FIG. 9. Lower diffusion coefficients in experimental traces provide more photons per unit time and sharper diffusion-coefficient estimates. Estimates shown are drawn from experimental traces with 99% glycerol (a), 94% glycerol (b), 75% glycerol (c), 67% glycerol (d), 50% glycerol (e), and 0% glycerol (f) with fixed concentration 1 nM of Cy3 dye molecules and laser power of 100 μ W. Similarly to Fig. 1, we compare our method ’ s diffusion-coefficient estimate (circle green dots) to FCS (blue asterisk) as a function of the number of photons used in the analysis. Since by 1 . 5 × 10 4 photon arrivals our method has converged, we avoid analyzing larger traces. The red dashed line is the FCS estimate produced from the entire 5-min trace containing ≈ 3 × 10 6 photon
---
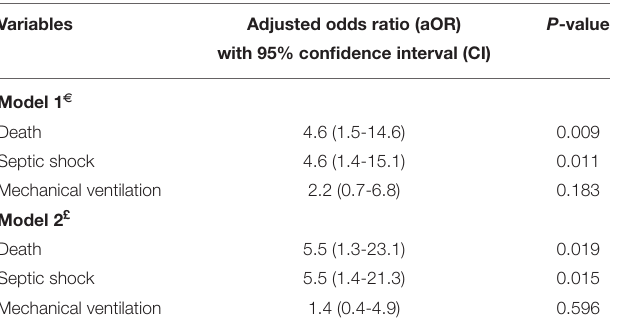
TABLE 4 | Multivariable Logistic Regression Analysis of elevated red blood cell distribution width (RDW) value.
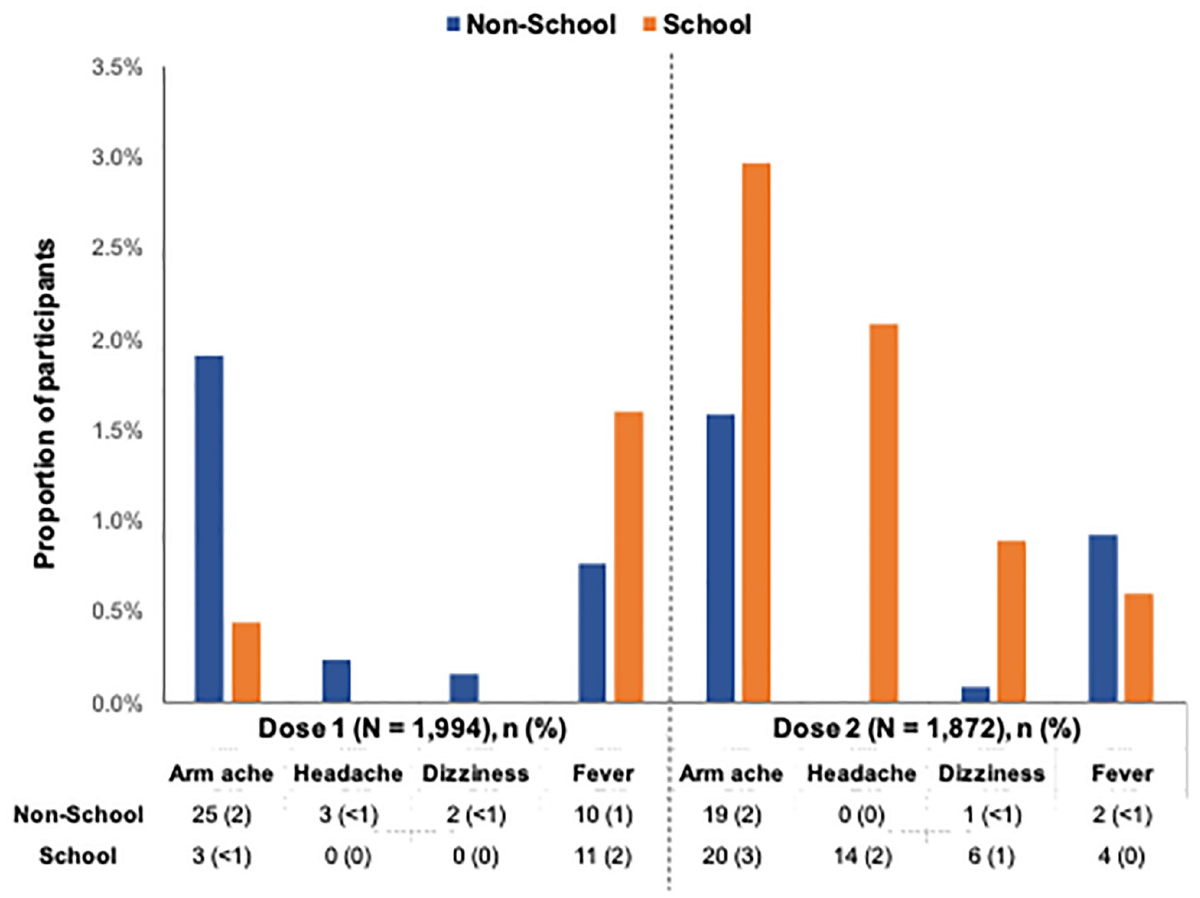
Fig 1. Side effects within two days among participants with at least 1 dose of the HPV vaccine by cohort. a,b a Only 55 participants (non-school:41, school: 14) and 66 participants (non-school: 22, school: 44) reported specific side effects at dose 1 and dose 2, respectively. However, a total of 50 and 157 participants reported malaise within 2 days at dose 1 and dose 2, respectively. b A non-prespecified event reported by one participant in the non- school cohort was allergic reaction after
==
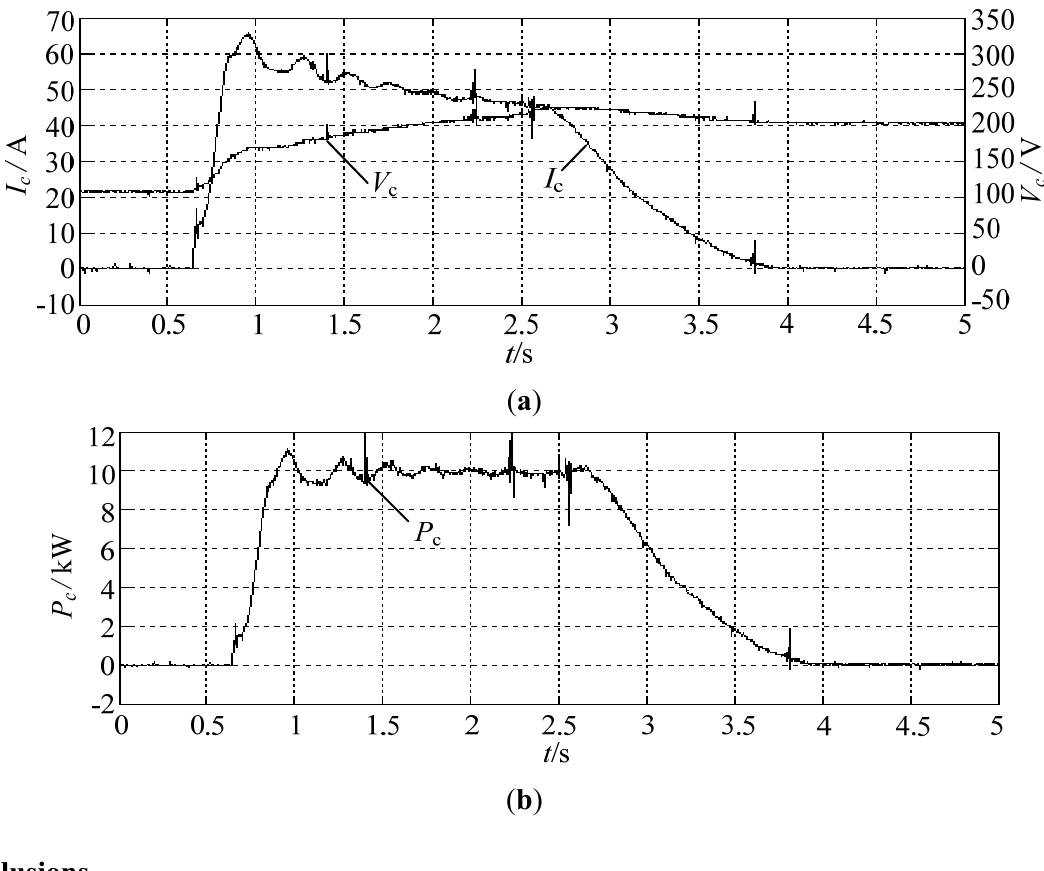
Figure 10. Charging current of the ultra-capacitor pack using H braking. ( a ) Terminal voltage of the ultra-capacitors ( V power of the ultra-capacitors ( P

TASK TO COMPLETE: Would you please give the number of lines in the data above that contain the string "power"? Reply with that number only.

FINISHED EXERCISE: 2